Is there a word for an ‘argument’  so soggily insubstantial that it has to be scooped into a pair of scare-quotes to be apprehended, even in its self-dissolution? If there were, I’d have been using it all the time recently. Among the latest occasions is a blog post by Charlie Stross, which describes itself as “a political speculation” before disappearing into the gray goomenon. Nothing in it really holds together, but it’s fun in its own way, especially if it’s taken as a sign of something else.

The ‘something else’ is a subterranean complicity between Neoreaction and Accelerationism (the latter linked here, Stross-style, in its most recent, Leftist version). Communicating with fellow ‘Hammer of Neoreaction’ David Brin, Stross asks: “David, have you run across the left-wing equivalent of the Neo-Reactionaries — the Accelerationists?” He then continues, invitingly: “Here’s my (tongue in cheek) take on both ideologies: Trotskyite singularitarians for Monarchism!”

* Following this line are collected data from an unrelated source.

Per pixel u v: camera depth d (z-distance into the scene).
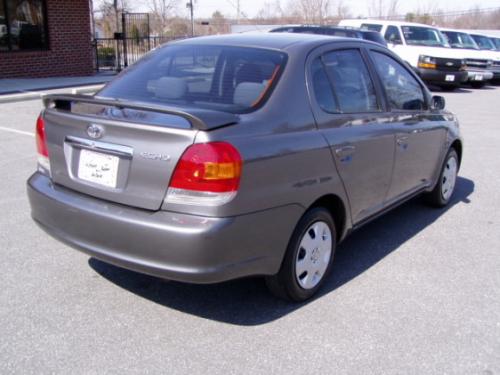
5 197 5.68
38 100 12.68
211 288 3.92
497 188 6.88
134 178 3.16
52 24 16.48
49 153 3.65
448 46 18.91
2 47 15.50
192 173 2.99
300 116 3.57
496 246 4.94
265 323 3.49
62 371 2.96
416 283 4.14
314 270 3.80
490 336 3.45
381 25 18.62
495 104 15.46
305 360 3.13
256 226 3.19
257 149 3.17
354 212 4.13
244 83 3.58
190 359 3.10
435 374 3.06
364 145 4.06
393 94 4.71
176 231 3.00
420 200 6.20
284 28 12.30
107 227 3.22
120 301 3.70
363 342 3.33
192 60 3.92
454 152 5.99
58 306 3.60
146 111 3.26
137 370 2.99
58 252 4.41
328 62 4.02
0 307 3.56
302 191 3.47
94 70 18.89
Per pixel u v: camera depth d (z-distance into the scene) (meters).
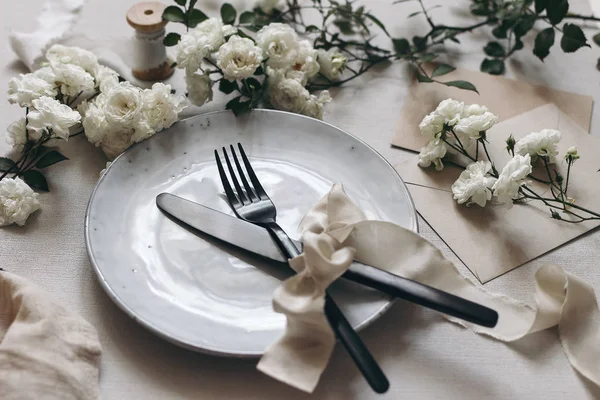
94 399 0.48
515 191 0.56
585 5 0.79
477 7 0.76
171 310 0.50
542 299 0.52
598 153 0.63
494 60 0.71
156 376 0.49
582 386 0.50
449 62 0.72
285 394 0.49
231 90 0.64
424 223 0.58
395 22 0.77
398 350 0.51
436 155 0.61
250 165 0.58
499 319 0.52
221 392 0.49
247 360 0.50
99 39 0.71
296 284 0.48
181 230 0.55
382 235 0.52
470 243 0.57
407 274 0.52
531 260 0.56
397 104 0.68
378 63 0.72
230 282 0.52
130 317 0.49
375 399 0.49
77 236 0.56
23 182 0.57
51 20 0.71
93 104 0.61
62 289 0.53
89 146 0.62
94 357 0.49
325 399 0.49
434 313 0.53
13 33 0.68
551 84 0.70
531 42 0.75
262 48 0.64
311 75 0.66
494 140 0.64
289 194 0.58
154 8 0.67
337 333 0.47
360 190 0.57
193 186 0.58
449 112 0.61
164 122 0.59
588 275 0.55
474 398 0.49
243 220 0.55
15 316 0.50
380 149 0.64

Stross is a comic-future novelist, so it’s unrealistic to expect much more than a dramatic diversion (or anything more at all, actually). After an entertaining meander through parts of the Trotskyite-neolibertarian social-graph, which could have been deposited on a time-like curve out of Singularity Sky, we’ve learnt that Britain’s Revolutionary Communist Party has been on a strange path, but whatever connection there was to Accelerationism, let alone Neoreaction, has been entirely lost. Stross has the theatrical instinct to end the performance before it became too embarrassing: “Welcome to the century of the Trotskyite monarchists, the revolutionary reactionaries, and the fringe politics of the paradoxical!” (OK.) Curtain closes. Still, it was all comparatively good humored (at least in contrast to Brin’s increasingly enraged head-banging).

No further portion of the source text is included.